When I was a kid—and I say this deliberately, given my tender youngish-middle age and simultaneous desire to use the word “kid” for anyone under 30—I discovered the public library. I was ten or eleven (an actual kid!). . . old enough to be let loose in the downtown library, you know?
Anyway, my precocity back in the day led me to the magazine files. It led me to the multimedia collection, which at that time in my life meant cassettes. Cassettes, which I’d take home, copy on my dad’s cassette deck, and then return.
One of the cassettes was Louder than Bombs, by the Smiths.
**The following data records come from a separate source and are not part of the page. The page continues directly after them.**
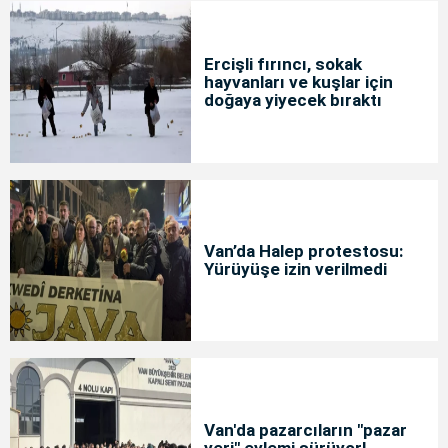
Ercişli fırıncı, sokak
hayvanları ve kuşlar için
doğaya yiyecek bıraktı
Van’da Halep protestosu:
Yürüyüşe izin verilmedi
Van'da pazarcıların "pazar
yeri" eylemi sürüyor!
Morrissey wrote this song about the YWCA, and it’s been in my head since. It goes like this:
Call me morbid, call me pale
I spent six years on your trail
Six long years, on your trail
And if you have five seconds to spare,
Then I’ll tell you the story of my life:
Sixteen, clumsy, and shy,
I went to London, and I,
I booked myself in at the Y . . . WCA
I said, “I like it here, can I stay?”
Right now and per usual, this song leads me to a complicated fabric of memories involving my cousin, a boombox, and road trips through Northern California. A follow-up post is already in the works. Maybe more than one, given the weave of the fabric.
Listen to the song. Does it make sense, in the context of the library and cassettes and feeling hashtag-old?